Data extract:
○ ○ ○ ○ ○ ○ ○
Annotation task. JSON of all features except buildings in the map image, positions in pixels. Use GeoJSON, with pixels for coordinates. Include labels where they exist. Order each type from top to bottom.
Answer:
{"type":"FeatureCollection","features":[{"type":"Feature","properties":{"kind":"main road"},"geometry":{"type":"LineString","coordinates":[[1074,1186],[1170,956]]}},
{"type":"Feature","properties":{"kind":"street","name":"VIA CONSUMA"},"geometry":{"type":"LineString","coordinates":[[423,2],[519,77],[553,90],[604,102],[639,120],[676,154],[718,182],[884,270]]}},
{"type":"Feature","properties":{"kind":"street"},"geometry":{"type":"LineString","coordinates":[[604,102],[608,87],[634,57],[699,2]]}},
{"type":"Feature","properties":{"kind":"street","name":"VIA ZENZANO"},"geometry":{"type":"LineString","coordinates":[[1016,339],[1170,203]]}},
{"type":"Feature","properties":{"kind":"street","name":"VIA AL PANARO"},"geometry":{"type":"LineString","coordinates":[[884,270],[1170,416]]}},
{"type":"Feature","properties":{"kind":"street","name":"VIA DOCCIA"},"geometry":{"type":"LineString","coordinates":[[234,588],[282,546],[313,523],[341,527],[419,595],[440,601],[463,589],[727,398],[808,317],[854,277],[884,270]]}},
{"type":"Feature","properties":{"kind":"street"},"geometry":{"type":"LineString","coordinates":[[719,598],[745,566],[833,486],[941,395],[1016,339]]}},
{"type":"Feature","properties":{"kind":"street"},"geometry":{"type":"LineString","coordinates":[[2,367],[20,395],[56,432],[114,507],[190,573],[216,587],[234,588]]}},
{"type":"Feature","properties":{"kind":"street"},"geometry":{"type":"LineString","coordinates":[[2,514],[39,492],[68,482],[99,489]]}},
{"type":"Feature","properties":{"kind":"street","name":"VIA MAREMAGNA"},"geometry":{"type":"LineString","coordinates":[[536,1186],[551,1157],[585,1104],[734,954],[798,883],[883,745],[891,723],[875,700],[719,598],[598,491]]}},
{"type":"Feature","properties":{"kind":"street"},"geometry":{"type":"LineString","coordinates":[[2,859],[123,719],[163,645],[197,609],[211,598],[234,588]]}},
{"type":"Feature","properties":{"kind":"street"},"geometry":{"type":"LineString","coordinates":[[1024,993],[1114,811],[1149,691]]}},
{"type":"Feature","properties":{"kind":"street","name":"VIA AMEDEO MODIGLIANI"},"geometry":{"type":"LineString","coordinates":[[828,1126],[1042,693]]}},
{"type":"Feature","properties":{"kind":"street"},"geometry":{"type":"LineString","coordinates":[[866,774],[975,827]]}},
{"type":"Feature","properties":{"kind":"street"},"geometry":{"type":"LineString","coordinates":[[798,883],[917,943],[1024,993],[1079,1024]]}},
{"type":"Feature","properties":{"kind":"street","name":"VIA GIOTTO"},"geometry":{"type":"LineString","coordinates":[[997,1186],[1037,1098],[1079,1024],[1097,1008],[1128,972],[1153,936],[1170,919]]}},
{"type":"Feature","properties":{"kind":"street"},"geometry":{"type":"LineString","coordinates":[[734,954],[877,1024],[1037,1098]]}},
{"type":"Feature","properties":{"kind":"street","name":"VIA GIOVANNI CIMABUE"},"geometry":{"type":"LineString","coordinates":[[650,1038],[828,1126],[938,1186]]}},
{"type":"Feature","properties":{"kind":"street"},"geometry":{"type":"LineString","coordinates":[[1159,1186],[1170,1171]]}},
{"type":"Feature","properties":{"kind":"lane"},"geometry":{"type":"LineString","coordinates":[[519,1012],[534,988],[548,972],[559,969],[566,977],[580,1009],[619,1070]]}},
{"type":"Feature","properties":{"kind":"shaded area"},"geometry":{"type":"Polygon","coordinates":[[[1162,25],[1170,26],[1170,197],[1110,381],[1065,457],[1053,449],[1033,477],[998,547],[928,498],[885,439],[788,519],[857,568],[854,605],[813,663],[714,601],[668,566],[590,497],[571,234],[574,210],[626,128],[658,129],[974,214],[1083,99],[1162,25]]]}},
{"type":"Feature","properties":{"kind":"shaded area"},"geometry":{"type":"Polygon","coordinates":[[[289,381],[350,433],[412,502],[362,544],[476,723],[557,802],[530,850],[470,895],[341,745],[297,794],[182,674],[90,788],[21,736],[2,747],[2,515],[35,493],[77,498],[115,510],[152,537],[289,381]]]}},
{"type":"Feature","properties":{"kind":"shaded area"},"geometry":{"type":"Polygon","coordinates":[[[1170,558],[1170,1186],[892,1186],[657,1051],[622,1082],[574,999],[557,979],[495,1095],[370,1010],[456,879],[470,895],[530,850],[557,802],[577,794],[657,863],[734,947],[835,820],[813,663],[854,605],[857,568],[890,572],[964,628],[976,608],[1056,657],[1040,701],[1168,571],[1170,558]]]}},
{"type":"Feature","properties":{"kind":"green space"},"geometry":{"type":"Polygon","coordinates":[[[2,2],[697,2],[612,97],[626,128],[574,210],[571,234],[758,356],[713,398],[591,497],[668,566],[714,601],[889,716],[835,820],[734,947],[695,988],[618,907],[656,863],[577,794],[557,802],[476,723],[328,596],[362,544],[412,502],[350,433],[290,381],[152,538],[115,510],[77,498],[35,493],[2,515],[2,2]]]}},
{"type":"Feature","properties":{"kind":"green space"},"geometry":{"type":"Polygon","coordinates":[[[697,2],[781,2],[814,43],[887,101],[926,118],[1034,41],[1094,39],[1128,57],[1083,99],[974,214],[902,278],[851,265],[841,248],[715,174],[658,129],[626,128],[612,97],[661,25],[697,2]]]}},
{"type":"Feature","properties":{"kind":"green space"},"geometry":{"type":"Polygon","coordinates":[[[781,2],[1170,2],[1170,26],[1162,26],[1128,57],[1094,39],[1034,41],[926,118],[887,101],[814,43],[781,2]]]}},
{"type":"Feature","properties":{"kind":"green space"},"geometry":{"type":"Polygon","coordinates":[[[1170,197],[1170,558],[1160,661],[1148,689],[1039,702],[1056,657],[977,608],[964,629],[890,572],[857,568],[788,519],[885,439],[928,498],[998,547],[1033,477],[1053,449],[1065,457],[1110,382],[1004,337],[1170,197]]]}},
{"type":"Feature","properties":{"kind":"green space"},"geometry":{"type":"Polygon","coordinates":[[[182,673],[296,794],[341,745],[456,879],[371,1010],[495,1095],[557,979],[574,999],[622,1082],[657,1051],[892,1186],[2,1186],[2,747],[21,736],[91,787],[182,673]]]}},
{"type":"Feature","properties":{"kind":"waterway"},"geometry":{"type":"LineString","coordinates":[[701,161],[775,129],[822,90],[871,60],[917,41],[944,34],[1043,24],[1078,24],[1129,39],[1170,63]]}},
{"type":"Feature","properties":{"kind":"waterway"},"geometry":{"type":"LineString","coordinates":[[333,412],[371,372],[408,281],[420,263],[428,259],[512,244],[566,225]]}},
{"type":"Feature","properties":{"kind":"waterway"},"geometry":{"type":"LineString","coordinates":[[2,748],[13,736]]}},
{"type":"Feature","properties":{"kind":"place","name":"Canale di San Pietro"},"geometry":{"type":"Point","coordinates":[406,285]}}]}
○ ○ ○ ○ ○ ○ ○
Task directions: Type out the whole listing once more, exactly as written.

Answer for the task:
Annotation task. JSON of all features except buildings in the map image, positions in pixels. Use GeoJSON, with pixels for coordinates. Include labels where they exist. Order each type from top to bottom.
Answer:
{"type":"FeatureCollection","features":[{"type":"Feature","properties":{"kind":"main road"},"geometry":{"type":"LineString","coordinates":[[1074,1186],[1170,956]]}},
{"type":"Feature","properties":{"kind":"street","name":"VIA CONSUMA"},"geometry":{"type":"LineString","coordinates":[[423,2],[519,77],[553,90],[604,102],[639,120],[676,154],[718,182],[884,270]]}},
{"type":"Feature","properties":{"kind":"street"},"geometry":{"type":"LineString","coordinates":[[604,102],[608,87],[634,57],[699,2]]}},
{"type":"Feature","properties":{"kind":"street","name":"VIA ZENZANO"},"geometry":{"type":"LineString","coordinates":[[1016,339],[1170,203]]}},
{"type":"Feature","properties":{"kind":"street","name":"VIA AL PANARO"},"geometry":{"type":"LineString","coordinates":[[884,270],[1170,416]]}},
{"type":"Feature","properties":{"kind":"street","name":"VIA DOCCIA"},"geometry":{"type":"LineString","coordinates":[[234,588],[282,546],[313,523],[341,527],[419,595],[440,601],[463,589],[727,398],[808,317],[854,277],[884,270]]}},
{"type":"Feature","properties":{"kind":"street"},"geometry":{"type":"LineString","coordinates":[[719,598],[745,566],[833,486],[941,395],[1016,339]]}},
{"type":"Feature","properties":{"kind":"street"},"geometry":{"type":"LineString","coordinates":[[2,367],[20,395],[56,432],[114,507],[190,573],[216,587],[234,588]]}},
{"type":"Feature","properties":{"kind":"street"},"geometry":{"type":"LineString","coordinates":[[2,514],[39,492],[68,482],[99,489]]}},
{"type":"Feature","properties":{"kind":"street","name":"VIA MAREMAGNA"},"geometry":{"type":"LineString","coordinates":[[536,1186],[551,1157],[585,1104],[734,954],[798,883],[883,745],[891,723],[875,700],[719,598],[598,491]]}},
{"type":"Feature","properties":{"kind":"street"},"geometry":{"type":"LineString","coordinates":[[2,859],[123,719],[163,645],[197,609],[211,598],[234,588]]}},
{"type":"Feature","properties":{"kind":"street"},"geometry":{"type":"LineString","coordinates":[[1024,993],[1114,811],[1149,691]]}},
{"type":"Feature","properties":{"kind":"street","name":"VIA AMEDEO MODIGLIANI"},"geometry":{"type":"LineString","coordinates":[[828,1126],[1042,693]]}},
{"type":"Feature","properties":{"kind":"street"},"geometry":{"type":"LineString","coordinates":[[866,774],[975,827]]}},
{"type":"Feature","properties":{"kind":"street"},"geometry":{"type":"LineString","coordinates":[[798,883],[917,943],[1024,993],[1079,1024]]}},
{"type":"Feature","properties":{"kind":"street","name":"VIA GIOTTO"},"geometry":{"type":"LineString","coordinates":[[997,1186],[1037,1098],[1079,1024],[1097,1008],[1128,972],[1153,936],[1170,919]]}},
{"type":"Feature","properties":{"kind":"street"},"geometry":{"type":"LineString","coordinates":[[734,954],[877,1024],[1037,1098]]}},
{"type":"Feature","properties":{"kind":"street","name":"VIA GIOVANNI CIMABUE"},"geometry":{"type":"LineString","coordinates":[[650,1038],[828,1126],[938,1186]]}},
{"type":"Feature","properties":{"kind":"street"},"geometry":{"type":"LineString","coordinates":[[1159,1186],[1170,1171]]}},
{"type":"Feature","properties":{"kind":"lane"},"geometry":{"type":"LineString","coordinates":[[519,1012],[534,988],[548,972],[559,969],[566,977],[580,1009],[619,1070]]}},
{"type":"Feature","properties":{"kind":"shaded area"},"geometry":{"type":"Polygon","coordinates":[[[1162,25],[1170,26],[1170,197],[1110,381],[1065,457],[1053,449],[1033,477],[998,547],[928,498],[885,439],[788,519],[857,568],[854,605],[813,663],[714,601],[668,566],[590,497],[571,234],[574,210],[626,128],[658,129],[974,214],[1083,99],[1162,25]]]}},
{"type":"Feature","properties":{"kind":"shaded area"},"geometry":{"type":"Polygon","coordinates":[[[289,381],[350,433],[412,502],[362,544],[476,723],[557,802],[530,850],[470,895],[341,745],[297,794],[182,674],[90,788],[21,736],[2,747],[2,515],[35,493],[77,498],[115,510],[152,537],[289,381]]]}},
{"type":"Feature","properties":{"kind":"shaded area"},"geometry":{"type":"Polygon","coordinates":[[[1170,558],[1170,1186],[892,1186],[657,1051],[622,1082],[574,999],[557,979],[495,1095],[370,1010],[456,879],[470,895],[530,850],[557,802],[577,794],[657,863],[734,947],[835,820],[813,663],[854,605],[857,568],[890,572],[964,628],[976,608],[1056,657],[1040,701],[1168,571],[1170,558]]]}},
{"type":"Feature","properties":{"kind":"green space"},"geometry":{"type":"Polygon","coordinates":[[[2,2],[697,2],[612,97],[626,128],[574,210],[571,234],[758,356],[713,398],[591,497],[668,566],[714,601],[889,716],[835,820],[734,947],[695,988],[618,907],[656,863],[577,794],[557,802],[476,723],[328,596],[362,544],[412,502],[350,433],[290,381],[152,538],[115,510],[77,498],[35,493],[2,515],[2,2]]]}},
{"type":"Feature","properties":{"kind":"green space"},"geometry":{"type":"Polygon","coordinates":[[[697,2],[781,2],[814,43],[887,101],[926,118],[1034,41],[1094,39],[1128,57],[1083,99],[974,214],[902,278],[851,265],[841,248],[715,174],[658,129],[626,128],[612,97],[661,25],[697,2]]]}},
{"type":"Feature","properties":{"kind":"green space"},"geometry":{"type":"Polygon","coordinates":[[[781,2],[1170,2],[1170,26],[1162,26],[1128,57],[1094,39],[1034,41],[926,118],[887,101],[814,43],[781,2]]]}},
{"type":"Feature","properties":{"kind":"green space"},"geometry":{"type":"Polygon","coordinates":[[[1170,197],[1170,558],[1160,661],[1148,689],[1039,702],[1056,657],[977,608],[964,629],[890,572],[857,568],[788,519],[885,439],[928,498],[998,547],[1033,477],[1053,449],[1065,457],[1110,382],[1004,337],[1170,197]]]}},
{"type":"Feature","properties":{"kind":"green space"},"geometry":{"type":"Polygon","coordinates":[[[182,673],[296,794],[341,745],[456,879],[371,1010],[495,1095],[557,979],[574,999],[622,1082],[657,1051],[892,1186],[2,1186],[2,747],[21,736],[91,787],[182,673]]]}},
{"type":"Feature","properties":{"kind":"waterway"},"geometry":{"type":"LineString","coordinates":[[701,161],[775,129],[822,90],[871,60],[917,41],[944,34],[1043,24],[1078,24],[1129,39],[1170,63]]}},
{"type":"Feature","properties":{"kind":"waterway"},"geometry":{"type":"LineString","coordinates":[[333,412],[371,372],[408,281],[420,263],[428,259],[512,244],[566,225]]}},
{"type":"Feature","properties":{"kind":"waterway"},"geometry":{"type":"LineString","coordinates":[[2,748],[13,736]]}},
{"type":"Feature","properties":{"kind":"place","name":"Canale di San Pietro"},"geometry":{"type":"Point","coordinates":[406,285]}}]}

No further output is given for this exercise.